Dataset items:
*** Begin section ***
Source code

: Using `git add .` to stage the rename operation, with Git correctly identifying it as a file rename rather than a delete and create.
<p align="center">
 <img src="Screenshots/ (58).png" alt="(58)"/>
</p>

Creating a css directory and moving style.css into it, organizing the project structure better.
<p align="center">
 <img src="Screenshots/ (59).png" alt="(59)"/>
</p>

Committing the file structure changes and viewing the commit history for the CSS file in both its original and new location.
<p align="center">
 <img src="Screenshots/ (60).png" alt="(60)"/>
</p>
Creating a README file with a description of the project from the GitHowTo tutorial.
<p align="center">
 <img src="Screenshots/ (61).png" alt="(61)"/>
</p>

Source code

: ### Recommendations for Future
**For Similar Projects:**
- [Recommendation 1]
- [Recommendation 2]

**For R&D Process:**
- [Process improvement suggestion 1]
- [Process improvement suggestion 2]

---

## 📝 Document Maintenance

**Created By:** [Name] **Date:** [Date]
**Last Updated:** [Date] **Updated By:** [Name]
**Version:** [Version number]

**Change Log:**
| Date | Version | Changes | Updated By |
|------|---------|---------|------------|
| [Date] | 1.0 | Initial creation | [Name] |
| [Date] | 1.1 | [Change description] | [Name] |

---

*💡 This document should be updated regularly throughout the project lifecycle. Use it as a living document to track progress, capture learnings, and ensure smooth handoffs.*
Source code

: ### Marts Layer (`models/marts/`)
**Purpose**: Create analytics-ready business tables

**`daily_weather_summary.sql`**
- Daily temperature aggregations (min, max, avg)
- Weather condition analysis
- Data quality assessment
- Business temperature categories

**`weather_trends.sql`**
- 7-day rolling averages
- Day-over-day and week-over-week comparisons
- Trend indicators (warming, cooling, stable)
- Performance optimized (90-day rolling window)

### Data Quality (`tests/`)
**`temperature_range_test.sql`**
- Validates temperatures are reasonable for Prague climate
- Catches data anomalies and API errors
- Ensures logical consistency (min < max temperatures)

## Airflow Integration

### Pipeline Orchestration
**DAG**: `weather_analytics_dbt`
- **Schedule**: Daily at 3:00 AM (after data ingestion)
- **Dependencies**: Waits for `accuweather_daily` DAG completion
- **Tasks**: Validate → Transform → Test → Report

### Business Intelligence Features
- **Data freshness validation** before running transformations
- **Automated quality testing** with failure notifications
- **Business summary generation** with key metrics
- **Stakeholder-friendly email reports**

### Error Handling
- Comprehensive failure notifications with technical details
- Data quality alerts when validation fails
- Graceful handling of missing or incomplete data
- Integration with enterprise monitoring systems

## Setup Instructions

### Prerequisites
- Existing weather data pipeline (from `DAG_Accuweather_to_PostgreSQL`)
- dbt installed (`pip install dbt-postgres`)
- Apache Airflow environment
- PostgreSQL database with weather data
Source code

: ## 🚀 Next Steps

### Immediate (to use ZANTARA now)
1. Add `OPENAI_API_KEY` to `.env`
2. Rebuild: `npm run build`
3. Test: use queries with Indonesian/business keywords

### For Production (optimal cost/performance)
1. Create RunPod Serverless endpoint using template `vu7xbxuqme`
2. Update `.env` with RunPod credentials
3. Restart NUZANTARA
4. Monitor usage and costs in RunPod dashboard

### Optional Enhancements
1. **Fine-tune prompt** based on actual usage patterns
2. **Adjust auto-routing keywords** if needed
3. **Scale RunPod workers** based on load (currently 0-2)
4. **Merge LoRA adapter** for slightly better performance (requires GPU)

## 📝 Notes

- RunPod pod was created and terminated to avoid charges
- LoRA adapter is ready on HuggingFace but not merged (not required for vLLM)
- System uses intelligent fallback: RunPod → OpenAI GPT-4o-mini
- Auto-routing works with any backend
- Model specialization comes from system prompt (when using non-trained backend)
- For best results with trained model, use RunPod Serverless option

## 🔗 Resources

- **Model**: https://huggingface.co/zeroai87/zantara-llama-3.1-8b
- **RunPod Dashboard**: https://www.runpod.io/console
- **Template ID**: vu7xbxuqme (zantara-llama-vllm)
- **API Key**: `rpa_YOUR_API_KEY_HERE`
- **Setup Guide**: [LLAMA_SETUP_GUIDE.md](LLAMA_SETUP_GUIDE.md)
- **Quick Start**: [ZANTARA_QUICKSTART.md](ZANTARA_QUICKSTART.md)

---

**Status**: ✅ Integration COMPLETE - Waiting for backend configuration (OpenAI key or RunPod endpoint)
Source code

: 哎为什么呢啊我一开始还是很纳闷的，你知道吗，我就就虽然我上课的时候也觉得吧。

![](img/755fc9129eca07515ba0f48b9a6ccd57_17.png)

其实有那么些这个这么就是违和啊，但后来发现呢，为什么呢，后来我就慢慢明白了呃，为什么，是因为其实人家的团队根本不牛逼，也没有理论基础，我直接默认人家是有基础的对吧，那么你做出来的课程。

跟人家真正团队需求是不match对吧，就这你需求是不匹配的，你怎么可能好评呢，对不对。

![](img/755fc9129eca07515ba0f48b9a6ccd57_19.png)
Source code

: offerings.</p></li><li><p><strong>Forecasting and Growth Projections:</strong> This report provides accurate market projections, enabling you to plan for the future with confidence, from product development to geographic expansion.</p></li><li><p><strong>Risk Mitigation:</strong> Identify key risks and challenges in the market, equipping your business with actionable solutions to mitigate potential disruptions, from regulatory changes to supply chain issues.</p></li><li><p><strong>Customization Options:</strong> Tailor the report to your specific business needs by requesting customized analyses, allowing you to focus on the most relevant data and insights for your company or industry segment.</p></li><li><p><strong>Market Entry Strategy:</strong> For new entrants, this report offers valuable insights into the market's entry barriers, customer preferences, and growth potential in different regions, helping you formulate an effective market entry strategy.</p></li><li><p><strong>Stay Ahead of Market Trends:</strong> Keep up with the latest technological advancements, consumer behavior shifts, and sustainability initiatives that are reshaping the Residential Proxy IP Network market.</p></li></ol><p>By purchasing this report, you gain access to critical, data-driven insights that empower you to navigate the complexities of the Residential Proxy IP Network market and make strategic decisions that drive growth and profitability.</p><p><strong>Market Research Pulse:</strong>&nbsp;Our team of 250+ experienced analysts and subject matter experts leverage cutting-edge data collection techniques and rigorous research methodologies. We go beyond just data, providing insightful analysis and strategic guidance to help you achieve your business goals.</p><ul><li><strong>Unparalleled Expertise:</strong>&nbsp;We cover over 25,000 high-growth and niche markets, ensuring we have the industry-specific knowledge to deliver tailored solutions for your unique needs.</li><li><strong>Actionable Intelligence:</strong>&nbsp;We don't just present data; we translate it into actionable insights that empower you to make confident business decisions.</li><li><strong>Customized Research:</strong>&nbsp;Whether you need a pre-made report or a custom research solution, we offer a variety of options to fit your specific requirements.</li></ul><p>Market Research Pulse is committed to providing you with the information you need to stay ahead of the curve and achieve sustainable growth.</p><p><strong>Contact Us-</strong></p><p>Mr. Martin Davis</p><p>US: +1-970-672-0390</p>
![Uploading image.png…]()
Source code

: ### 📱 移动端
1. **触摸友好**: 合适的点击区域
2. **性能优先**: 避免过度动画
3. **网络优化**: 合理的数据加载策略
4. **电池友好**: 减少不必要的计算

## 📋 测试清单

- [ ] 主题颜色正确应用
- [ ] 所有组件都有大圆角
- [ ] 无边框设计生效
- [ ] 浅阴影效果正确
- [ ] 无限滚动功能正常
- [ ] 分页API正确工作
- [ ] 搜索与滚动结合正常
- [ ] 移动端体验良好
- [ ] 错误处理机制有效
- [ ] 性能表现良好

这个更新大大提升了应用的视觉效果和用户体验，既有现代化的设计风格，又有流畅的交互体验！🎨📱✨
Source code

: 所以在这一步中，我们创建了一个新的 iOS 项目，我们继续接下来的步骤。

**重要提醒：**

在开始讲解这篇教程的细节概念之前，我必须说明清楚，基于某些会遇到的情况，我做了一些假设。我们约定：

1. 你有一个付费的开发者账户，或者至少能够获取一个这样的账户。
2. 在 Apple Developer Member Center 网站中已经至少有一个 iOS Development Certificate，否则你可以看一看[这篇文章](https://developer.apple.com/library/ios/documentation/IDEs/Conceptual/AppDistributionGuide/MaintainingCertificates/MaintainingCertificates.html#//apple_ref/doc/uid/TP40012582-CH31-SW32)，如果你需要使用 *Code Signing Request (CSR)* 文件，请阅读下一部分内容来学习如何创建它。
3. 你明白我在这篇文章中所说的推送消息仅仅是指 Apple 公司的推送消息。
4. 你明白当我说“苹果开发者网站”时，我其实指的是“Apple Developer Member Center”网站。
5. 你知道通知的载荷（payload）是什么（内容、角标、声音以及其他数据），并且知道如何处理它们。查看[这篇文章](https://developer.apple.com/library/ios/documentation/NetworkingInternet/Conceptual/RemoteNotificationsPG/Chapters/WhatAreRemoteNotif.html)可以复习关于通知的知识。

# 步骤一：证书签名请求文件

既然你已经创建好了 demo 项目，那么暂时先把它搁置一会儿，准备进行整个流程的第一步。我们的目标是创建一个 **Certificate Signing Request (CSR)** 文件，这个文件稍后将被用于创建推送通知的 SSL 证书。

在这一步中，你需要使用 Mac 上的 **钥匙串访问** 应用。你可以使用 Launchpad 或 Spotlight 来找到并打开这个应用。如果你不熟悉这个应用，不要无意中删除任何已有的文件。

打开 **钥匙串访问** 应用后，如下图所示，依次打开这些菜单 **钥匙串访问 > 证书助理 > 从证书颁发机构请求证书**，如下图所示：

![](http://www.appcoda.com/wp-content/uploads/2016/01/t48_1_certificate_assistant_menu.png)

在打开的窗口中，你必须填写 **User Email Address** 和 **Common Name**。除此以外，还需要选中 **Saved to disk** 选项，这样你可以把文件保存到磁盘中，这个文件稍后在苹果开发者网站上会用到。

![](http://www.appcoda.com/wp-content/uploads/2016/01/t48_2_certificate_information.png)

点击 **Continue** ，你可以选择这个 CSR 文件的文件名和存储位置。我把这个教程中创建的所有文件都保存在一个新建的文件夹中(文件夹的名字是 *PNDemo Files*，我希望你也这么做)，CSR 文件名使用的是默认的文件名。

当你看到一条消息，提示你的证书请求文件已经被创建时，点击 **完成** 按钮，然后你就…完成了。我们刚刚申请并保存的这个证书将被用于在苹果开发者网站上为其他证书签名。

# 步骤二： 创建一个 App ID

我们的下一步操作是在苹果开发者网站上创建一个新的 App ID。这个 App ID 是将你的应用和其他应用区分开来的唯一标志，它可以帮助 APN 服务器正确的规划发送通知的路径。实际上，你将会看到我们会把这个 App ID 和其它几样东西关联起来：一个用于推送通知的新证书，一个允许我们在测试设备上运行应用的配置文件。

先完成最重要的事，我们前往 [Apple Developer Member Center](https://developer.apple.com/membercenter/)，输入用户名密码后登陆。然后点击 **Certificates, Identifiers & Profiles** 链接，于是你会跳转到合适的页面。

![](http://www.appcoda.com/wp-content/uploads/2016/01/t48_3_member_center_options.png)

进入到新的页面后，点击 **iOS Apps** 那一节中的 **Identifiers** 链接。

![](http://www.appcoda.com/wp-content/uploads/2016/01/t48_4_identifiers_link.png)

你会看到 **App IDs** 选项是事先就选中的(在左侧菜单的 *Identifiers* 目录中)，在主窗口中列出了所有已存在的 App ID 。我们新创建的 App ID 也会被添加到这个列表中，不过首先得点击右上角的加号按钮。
*** End section ***
◆ Your assignment
Going through the entries above, count each line that has the word "better" and report only the count.

◆ Result
2